On Mr. McCain and Mr. Rivers

There are two links below – the first to a tweet by Conservative Bill Kristol contrasting remarks by President Trump and the late U.S. AZ Sen. John McCain when each was campaigning for the presidency, the second to Los Angeles Clippers’ Head Coach Glenn “Doc” Rivers’ comments regarding the recent police shooting of Jacob Blake in Kenosha, WI.  The 2008 remarks of Sen. McCain, taken together with those of Coach Rivers, offer the most eloquent rebuttal to the claims currently being spewed at the Republican National Convention.

On Mr. Trump … and the Prophet Ezekiel

A couple of weeks ago at a Cleveland campaign stop, President Trump indicated that Democratic presidential nominee and former Vice President Joe Biden, a practicing Catholic, was “against God,” and that if elected president, Mr. Biden will “hurt God” and “hurt the Bible.”  I found the President’s rant both absurd and shocking, but it was, like so many before it, shortly driven down my stream of consciousness by Mr. Trump’s continuing torrent of malign inanities.
....
[Tasks and exercises]
#1 List every person the political commentary names.
#2 Write the next part of the political commentary, starting after its final sentence.
The lines that come after the political commentary play no part in any of this.
....
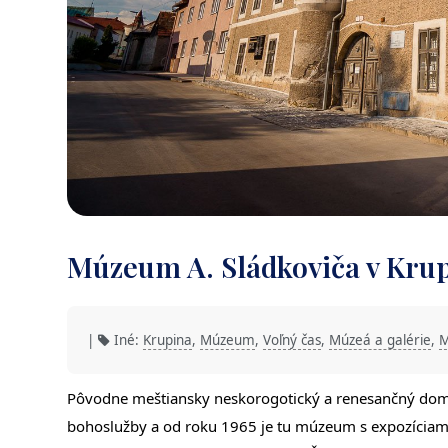
Múzeum A. Sládkoviča v Kru
|
Iné:
Krupina
,
Múzeum
,
Voľný čas
,
Múzeá a galérie
,
M
Pôvodne meštiansky neskorogotický a renesančný dom z 1
bohoslužby a od roku 1965 je tu múzeum s expozíciami 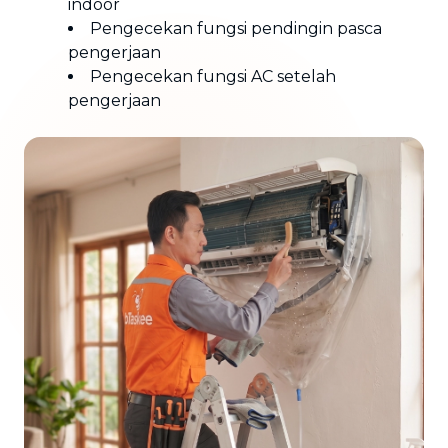
indoor
Pengecekan fungsi pendingin pasca
pengerjaan
Pengecekan fungsi AC setelah
pengerjaan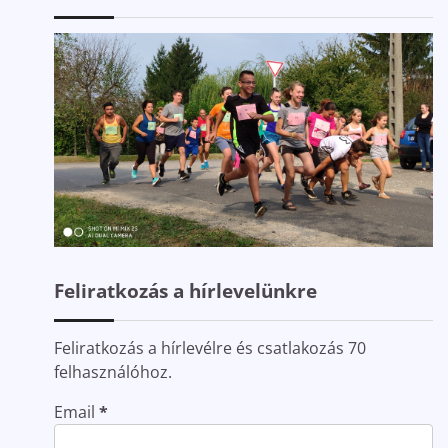
Feliratkozás a hírlevelünkre
Feliratkozás a hírlevélre és csatlakozás 70
felhasználóhoz.
Email
*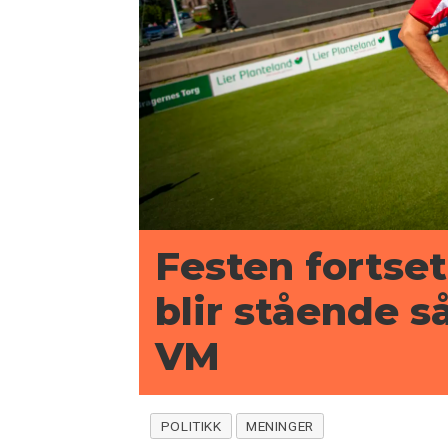
Festen fortset
blir stående s
VM
POLITIKK
MENINGER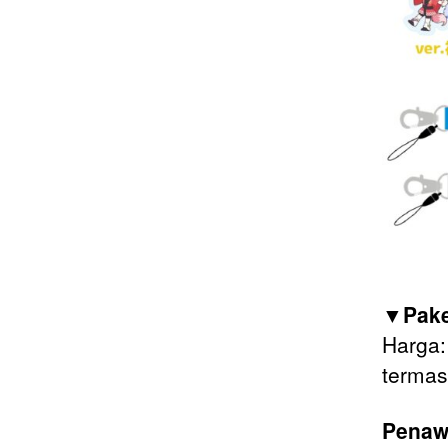
▼Pake
Harga:
termas
Penaw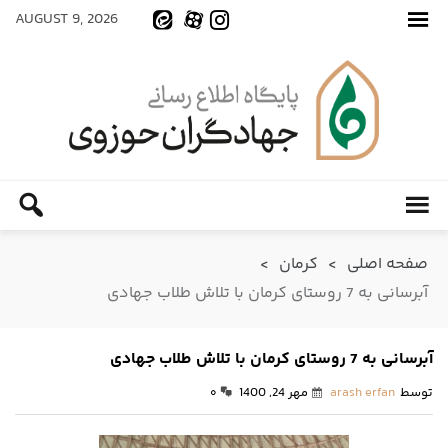
AUGUST 9, 2026
صفحه اصلی
>
کرمان
>
آبرسانی به 7 روستای کرمان با تلاش طلاب جهادی
آبرسانی به 7 روستای کرمان با تلاش طلاب جهادی
توسط
arash erfan
مهر 24, 1400
۰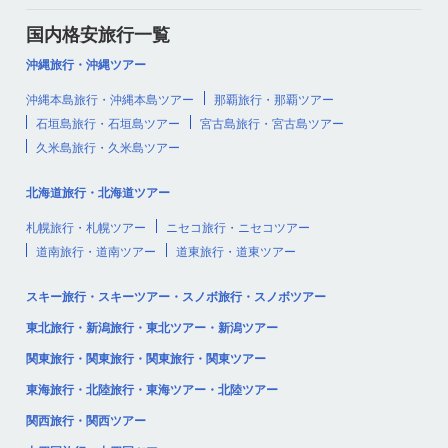
国内格安旅行一覧
沖縄旅行・沖縄ツアー
沖縄本島旅行・沖縄本島ツアー
那覇旅行・那覇ツアー
石垣島旅行・石垣島ツアー
宮古島旅行・宮古島ツアー
久米島旅行・久米島ツアー
北海道旅行・北海道ツアー
札幌旅行・札幌ツアー
ニセコ旅行・ニセコツアー
道南旅行・道南ツアー
道東旅行・道東ツアー
スキー旅行・スキーツアー・スノボ旅行・スノボツアー
東北旅行・新潟旅行・東北ツアー・新潟ツアー
関東旅行・関東旅行・関東旅行・関東ツアー
東海旅行・北陸旅行・東海ツアー・北陸ツアー
関西旅行・関西ツアー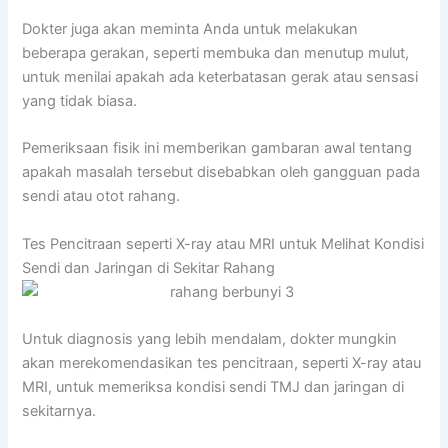
Dokter juga akan meminta Anda untuk melakukan
beberapa gerakan, seperti membuka dan menutup mulut,
untuk menilai apakah ada keterbatasan gerak atau sensasi
yang tidak biasa.
Pemeriksaan fisik ini memberikan gambaran awal tentang
apakah masalah tersebut disebabkan oleh gangguan pada
sendi atau otot rahang.
Tes Pencitraan seperti X-ray atau MRI untuk Melihat Kondisi
Sendi dan Jaringan di Sekitar Rahang
Untuk diagnosis yang lebih mendalam, dokter mungkin
akan merekomendasikan tes pencitraan, seperti X-ray atau
MRI, untuk memeriksa kondisi sendi TMJ dan jaringan di
sekitarnya.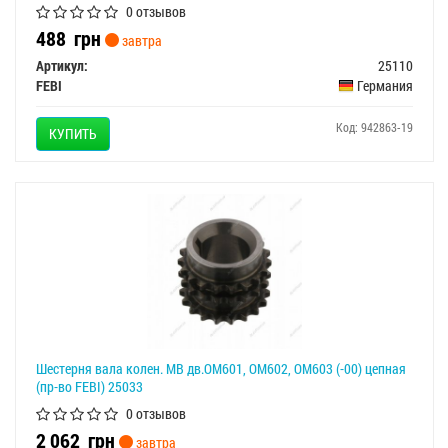
0 отзывов
488
грн
завтра
Артикул:
25110
FEBI
Германия
Код: 942863-19
КУПИТЬ
Шестерня вала колен. MB дв.OM601, OM602, OM603 (-00) цепная
(пр-во FEBI) 25033
0 отзывов
2 062
грн
завтра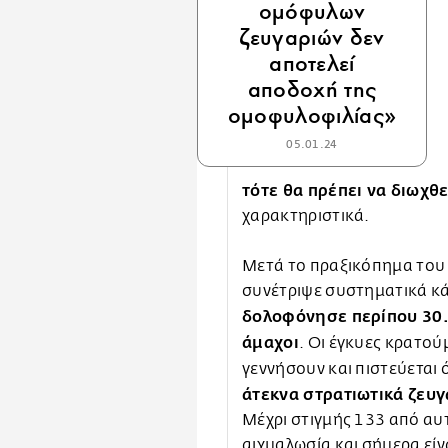
ομόφυλων
ζευγαριών δεν
αποτελεί
αποδοχή της
ομοφυλοφιλίας»
05.01.24
τότε θα πρέπει να διωχθε
χαρακτηριστικά.
Μετά το πραξικόπημα του 
συνέτριψε συστηματικά κά
δολοφόνησε περίπου 30.
άμαχοι
. Οι έγκυες κρατού
γεννήσουν και πιστεύεται 
άτεκνα στρατιωτικά ζευγ
Μέχρι στιγμής 133 από αυ
αιχμαλωσία και σήμερα είνα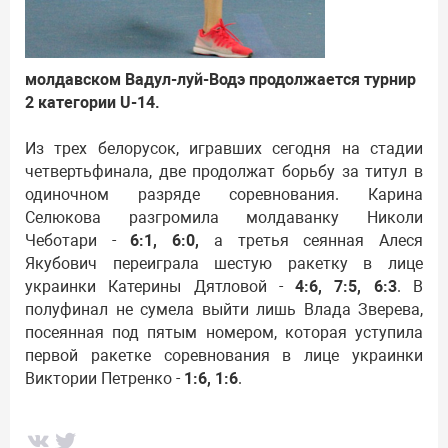
молдавском Вадул-луй-Водэ продолжается турнир
2 категории U-14.
Из трех белорусок, игравших сегодня на стадии
четвертьфинала, две продолжат борьбу за титул в
одиночном разряде соревнования. Карина
Селюкова разгромила молдаванку Николи
Чеботари -
6:1, 6:0,
а третья сеянная Алеся
Якубович переиграла шестую ракетку в лице
украинки Катерины Дятловой -
4:6, 7:5, 6:3
. В
полуфинал не сумела выйти лишь Влада Зверева,
посеянная под пятым номером, которая уступила
первой ракетке соревнования в лице украинки
Виктории Петренко -
1:6, 1:6
.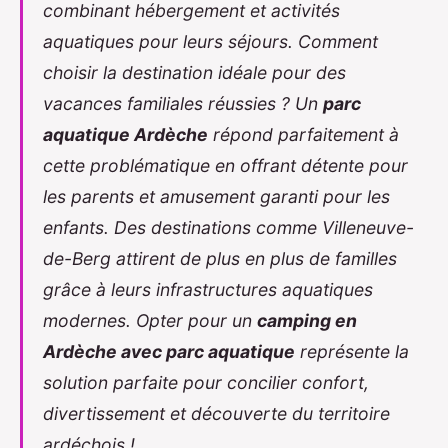
Yann
•
17 février 2026
•
14 min de lecture
combinant hébergement et activités
aquatiques pour leurs séjours. Comment
choisir la destination idéale pour des
vacances familiales réussies ? Un
parc
aquatique Ardèche
répond parfaitement à
cette problématique en offrant détente pour
les parents et amusement garanti pour les
enfants. Des destinations comme Villeneuve-
de-Berg attirent de plus en plus de familles
grâce à leurs infrastructures aquatiques
modernes. Opter pour un
camping en
Ardèche avec parc aquatique
représente la
solution parfaite pour concilier confort,
divertissement et découverte du territoire
ardéchois !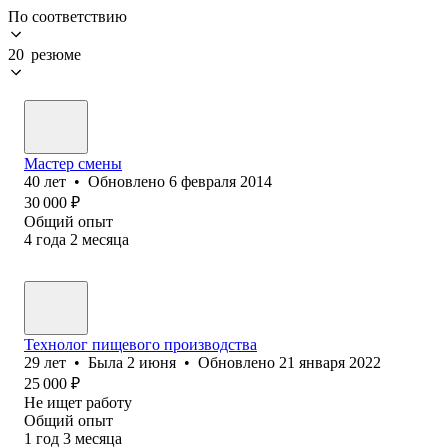
По соответствию
20 резюме
Мастер смены
40
лет
•
Обновлено
6 февраля 2014
30 000
₽
Общий опыт
4
года
2
месяца
Технолог пищевого производства
29
лет
•
Была
2 июня
•
Обновлено
21 января 2022
25 000
₽
Не ищет работу
Общий опыт
1
год
3
месяца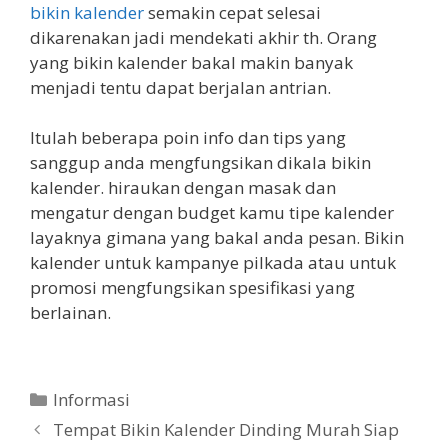
bikin kalender
semakin cepat selesai
dikarenakan jadi mendekati akhir th. Orang
yang bikin kalender bakal makin banyak
menjadi tentu dapat berjalan antrian.
Itulah beberapa poin info dan tips yang
sanggup anda mengfungsikan dikala bikin
kalender. hiraukan dengan masak dan
mengatur dengan budget kamu tipe kalender
layaknya gimana yang bakal anda pesan. Bikin
kalender untuk kampanye pilkada atau untuk
promosi mengfungsikan spesifikasi yang
berlainan.
Categories
Informasi
Tempat Bikin Kalender Dinding Murah Siap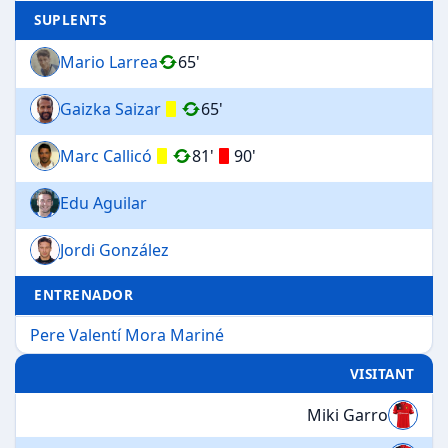
SUPLENTS
Mario Larrea
65'
Gaizka Saizar
65'
Marc Callicó
81'
90'
Edu Aguilar
Jordi González
ENTRENADOR
Pere Valentí Mora Mariné
VISITANT
Miki Garro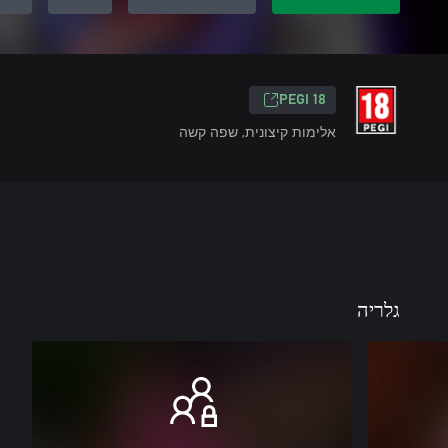
PEGI 18
אלימות קיצונית, שפה קשה
גלריה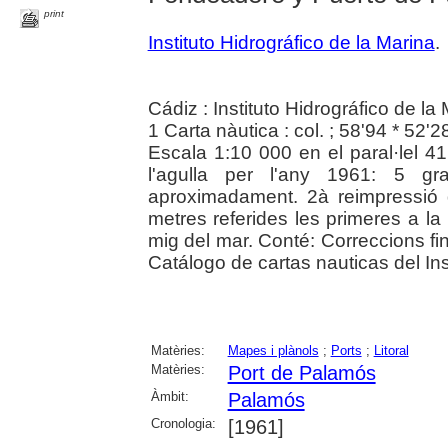
print
Instituto Hidrográfico de la Marina
.
Cádiz : Instituto Hidrográfico de la
1 Carta nàutica : col. ; 58'94 * 52'
Escala 1:10 000 en el paral·lel 
l'agulla per l'any 1961: 5 g
aproximadament. 2à reimpressió 
metres referides les primeres a la
mig del mar. Conté: Correccions fi
Catálogo de cartas nauticas del Ins
Matèries:
Mapes i plànols
;
Ports
;
Litoral
Matèries:
Port de Palamós
Àmbit:
Palamós
Cronologia:
[1961]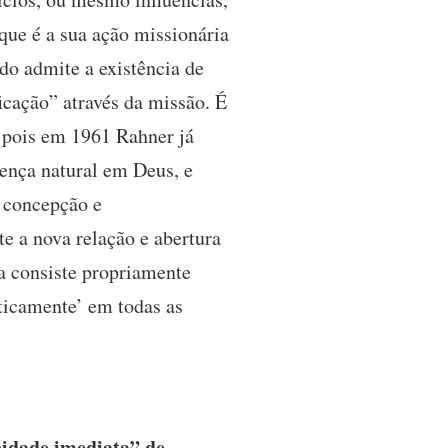
 que é a sua ação missionária
do admite a existência de
icação” através da missão. É
 pois em 1961 Rahner já
rença natural em Deus, e
a concepção e
e a nova relação e abertura
ia consiste propriamente
maticamente’ em todas as
idade imediata” de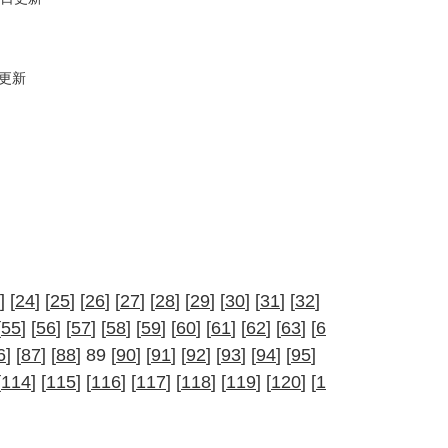
日更新
] [
24
] [
25
] [
26
] [
27
] [
28
] [
29
] [
30
] [
31
] [
32
]
[
55
] [
56
] [
57
] [
58
] [
59
] [
60
] [
61
] [
62
] [
63
] [
6
6
] [
87
] [
88
] 89 [
90
] [
91
] [
92
] [
93
] [
94
] [
95
]
[
114
] [
115
] [
116
] [
117
] [
118
] [
119
] [
120
] [
1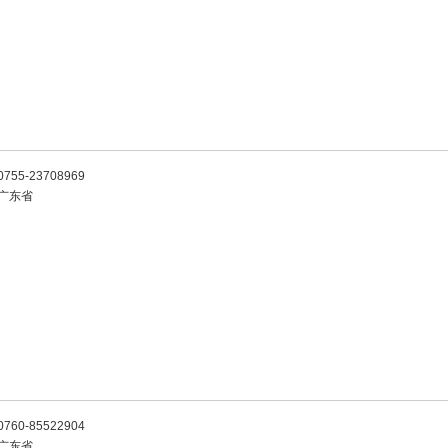
0755-23708969
广东省
0760-85522904
广东省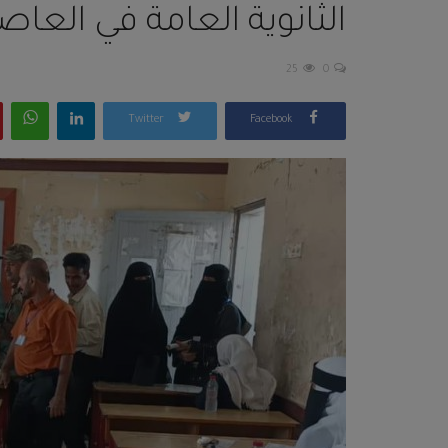
الثانوية العامة في العا
25
0
Twitter
Facebook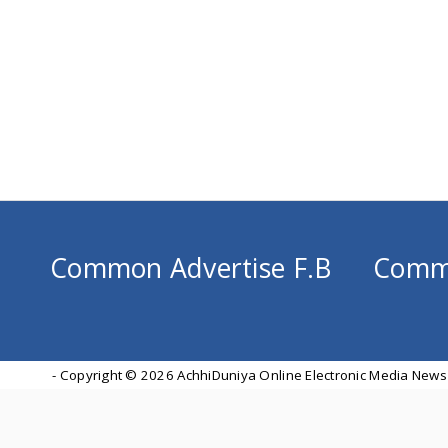
Common Advertise F.B
Comm
- Copyright ©
2026 AchhiDuniya Online Electronic Media News 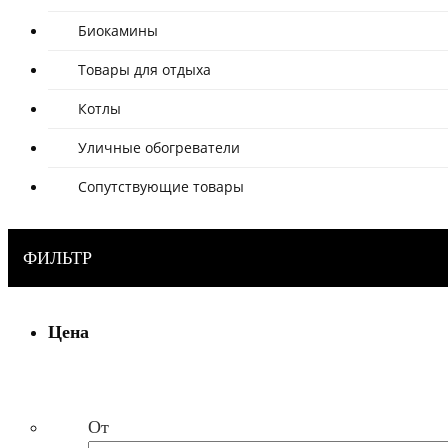
Биокамины
Товары для отдыха
Котлы
Уличные обогреватели
Сопутствующие товары
ФИЛЬТР
Цена
От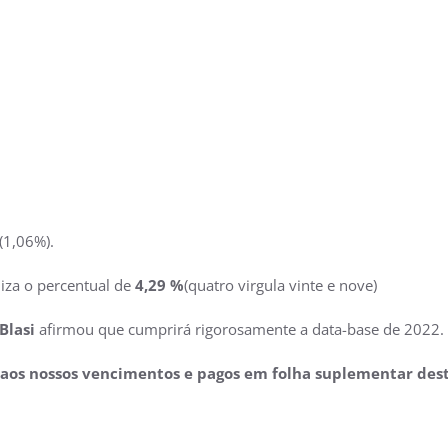
(1,06%).
liza o percentual de
4,29 %
(quatro virgula vinte e nove)
Blasi
afirmou que cumprirá rigorosamente a data-base de 2022.
 aos nossos vencimentos e pagos em folha suplementar des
....
[Answers by task]
#1 Bill Kristol, President Trump, John McCain, Glenn "Doc" Rivers, Jacob Blake, Joe Biden, the Prophet Ezekiel

#2
I am also a Catholic, albeit deeply flawed.  What caused me to recall Mr. Trump’s Cleveland rant – faith-based attacks uttered by one who for all practical purposes espouses racism, has bragged about grabbing women by their private parts, has belittled the handicapped, has approved the intentional separation of children from their parents at our borders, has sought to downplay the scope and effect of a deadly virus upon our people in order to enhance his own political fortunes, and has most recently referred sympathetically to Qanon, an alt-right fringe group embracing the notion that some Democrats are Satan-worshipping pedophiles — was the following, read during one of this week’s daily Masses:

Thus says the Lord GOD:  Woe to the shepherds of Israel who have been pasturing themselves!  Should not shepherds, rather, pasture sheep?  You have fed off their milk, worn their wool, and slaughtered the fatlings, but the sheep you have not pastured.  You did not strengthen the weak nor heal the sick nor bind up the injured.  You did not bring back the strayed nor seek the lost, but you lorded it over them harshly and brutally.  So they were scattered for the lack of a shepherd, and became food for all the wild beasts. ….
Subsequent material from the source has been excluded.